▶ Exercise input
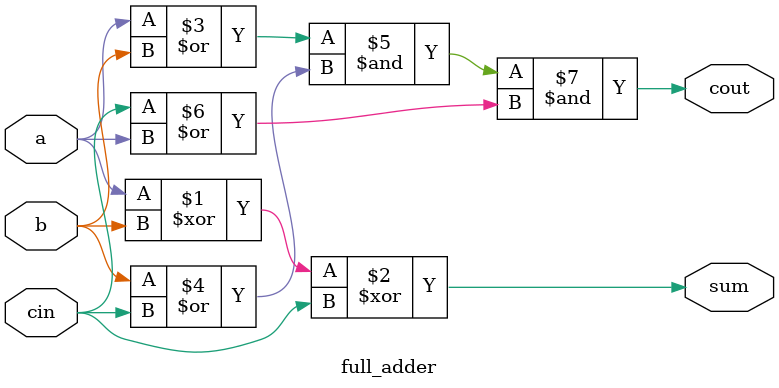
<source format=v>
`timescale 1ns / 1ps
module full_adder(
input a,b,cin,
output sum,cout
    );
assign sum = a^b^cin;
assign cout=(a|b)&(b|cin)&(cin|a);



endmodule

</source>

▶ Exercise objective
Pictures stay out; everything else in the entries is copied exactly.

▶ Output of the task
<source format=v>
`timescale 1ns / 1ps
module full_adder(
input a,b,cin,
output sum,cout
    );
assign sum = a^b^cin;
assign cout=(a|b)&(b|cin)&(cin|a);



endmodule

</source>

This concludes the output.